-- Exercise description --
Copy all records verbatim, images excluded.

Change listing data:
+ + + + +

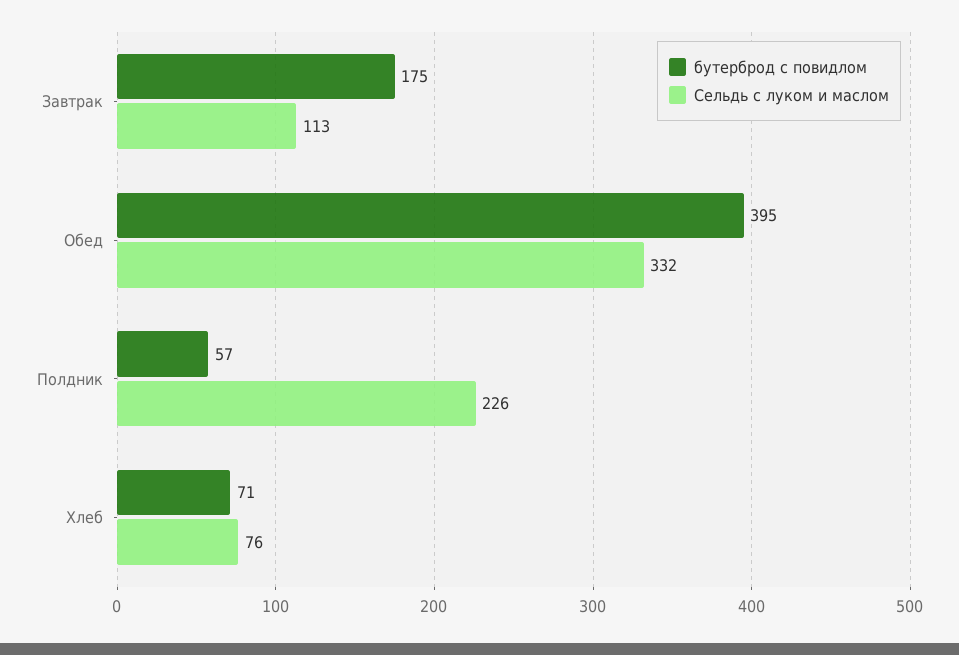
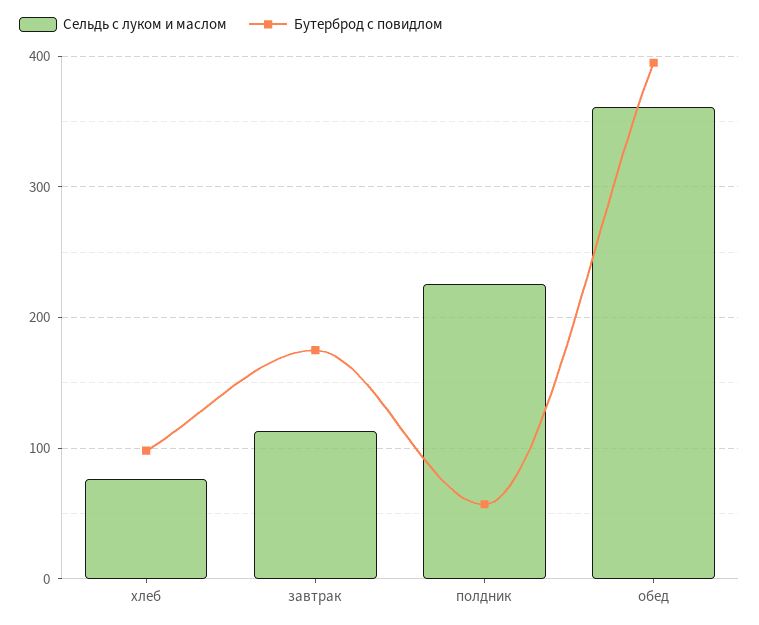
  {
    "бутерброд с повидлом": {
      "Завтрак": 175,
      "Обед": 395,
      "Полдник": 57,
-     "Хлеб": 71
+     "Хлеб": 100
    },
    "Сельдь с луком и маслом": {
      "Завтрак": 113,
-     "Обед": 332,
+     "Обед": 360,
      "Полдник": 226,
      "Хлеб": 76
    }
  }

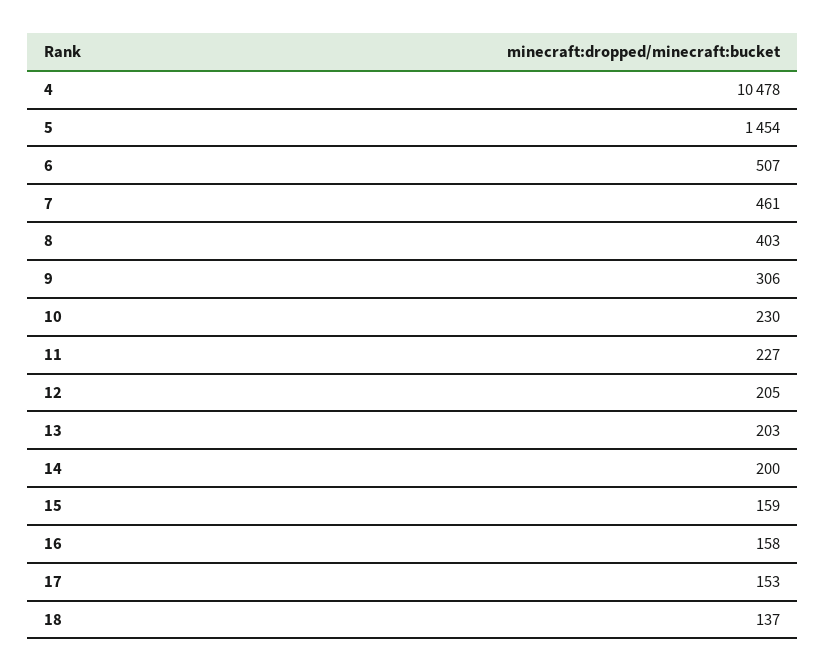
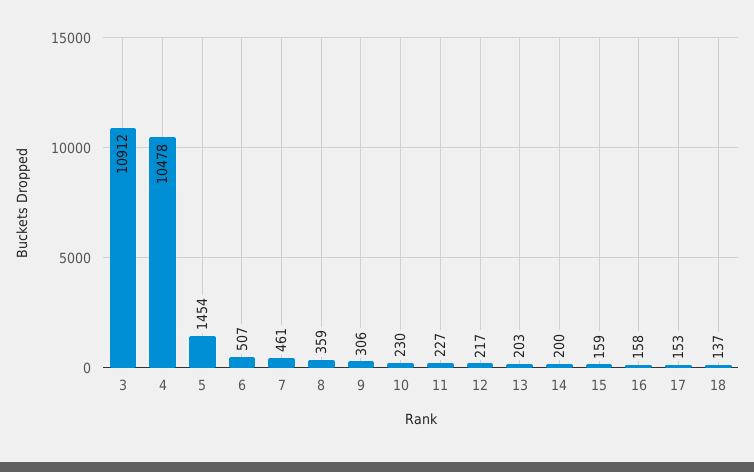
  {
    "4": 10478,
    "5": 1454,
    "6": 507,
    "7": 461,
-   "8": 403,
+   "8": 359,
    "9": 306,
    "10": 230,
    "11": 227,
-   "12": 205,
+   "12": 217,
    "13": 203,
    "14": 200,
    "15": 159,
    "16": 158,
    "17": 153,
-   "18": 137
+   "18": 137,
+   "3": 10912
  }

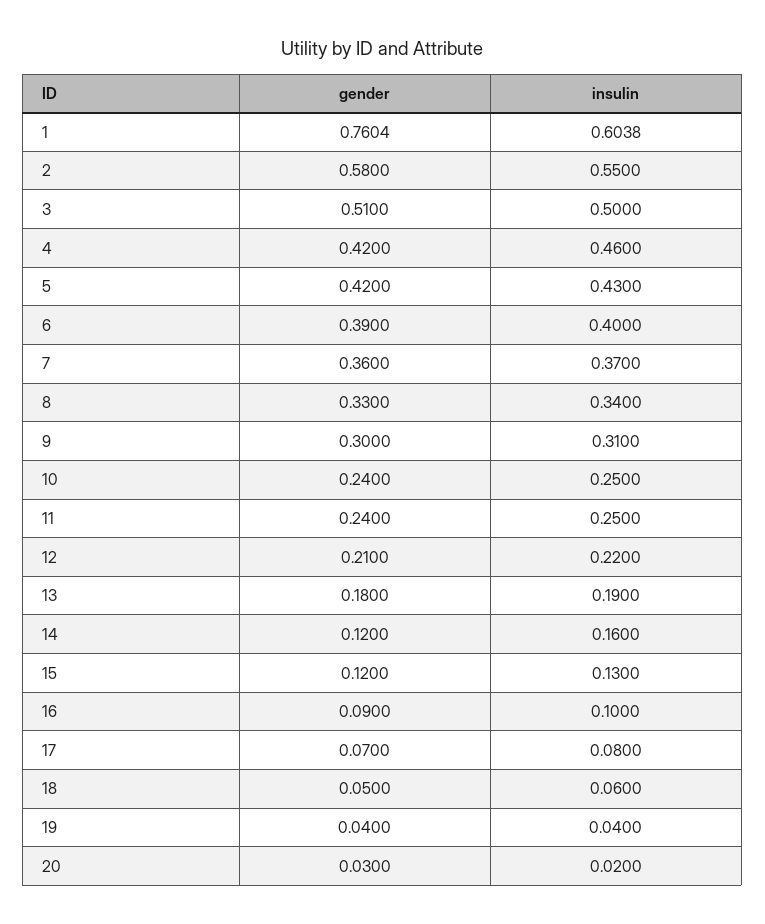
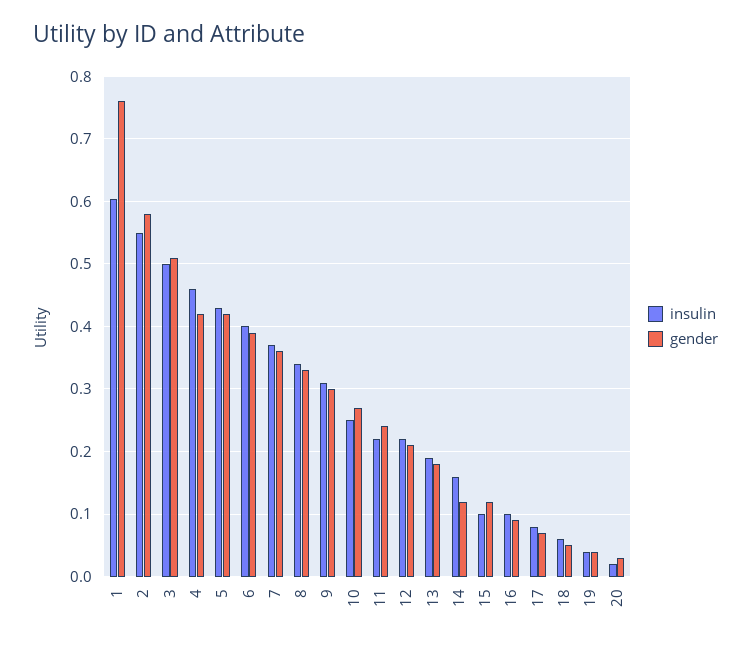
  {
    "gender": {
      "1": 0.7604,
      "2": 0.58,
      "3": 0.51,
      "4": 0.42,
      "5": 0.42,
      "6": 0.39,
      "7": 0.36,
      "8": 0.33,
      "9": 0.3,
-     "10": 0.24,
+     "10": 0.27,
      "11": 0.24,
      "12": 0.21,
      "13": 0.18,
      "14": 0.12,
      "15": 0.12,
      "16": 0.09,
      "17": 0.07,
      "18": 0.05,
      "19": 0.04,
      "20": 0.03
    },
    "insulin": {
      "1": 0.6038,
      "2": 0.55,
      "3": 0.5,
      "4": 0.46,
      "5": 0.43,
      "6": 0.4,
      "7": 0.37,
      "8": 0.34,
      "9": 0.31,
      "10": 0.25,
-     "11": 0.25,
+     "11": 0.22,
      "12": 0.22,
      "13": 0.19,
      "14": 0.16,
-     "15": 0.13,
+     "15": 0.1,
      "16": 0.1,
      "17": 0.08,
      "18": 0.06,
      "19": 0.04,
      "20": 0.02
    }
  }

+ + + + +

-- Answer space --
  {
    "бутерброд с повидлом": {
      "Завтрак": 175,
      "Обед": 395,
      "Полдник": 57,
-     "Хлеб": 71
+     "Хлеб": 100
    },
    "Сельдь с луком и маслом": {
      "Завтрак": 113,
-     "Обед": 332,
+     "Обед": 360,
      "Полдник": 226,
      "Хлеб": 76
    }
  }

  {
    "4": 10478,
    "5": 1454,
    "6": 507,
    "7": 461,
-   "8": 403,
+   "8": 359,
    "9": 306,
    "10": 230,
    "11": 227,
-   "12": 205,
+   "12": 217,
    "13": 203,
    "14": 200,
    "15": 159,
    "16": 158,
    "17": 153,
-   "18": 137
+   "18": 137,
+   "3": 10912
  }

  {
    "gender": {
      "1": 0.7604,
      "2": 0.58,
      "3": 0.51,
      "4": 0.42,
      "5": 0.42,
      "6": 0.39,
      "7": 0.36,
      "8": 0.33,
      "9": 0.3,
-     "10": 0.24,
+     "10": 0.27,
      "11": 0.24,
      "12": 0.21,
      "13": 0.18,
      "14": 0.12,
      "15": 0.12,
      "16": 0.09,
      "17": 0.07,
      "18": 0.05,
      "19": 0.04,
      "20": 0.03
    },
    "insulin": {
      "1": 0.6038,
      "2": 0.55,
      "3": 0.5,
      "4": 0.46,
      "5": 0.43,
      "6": 0.4,
      "7": 0.37,
      "8": 0.34,
      "9": 0.31,
      "10": 0.25,
-     "11": 0.25,
+     "11": 0.22,
      "12": 0.22,
      "13": 0.19,
      "14": 0.16,
-     "15": 0.13,
+     "15": 0.1,
      "16": 0.1,
      "17": 0.08,
      "18": 0.06,
      "19": 0.04,
      "20": 0.02
    }
  }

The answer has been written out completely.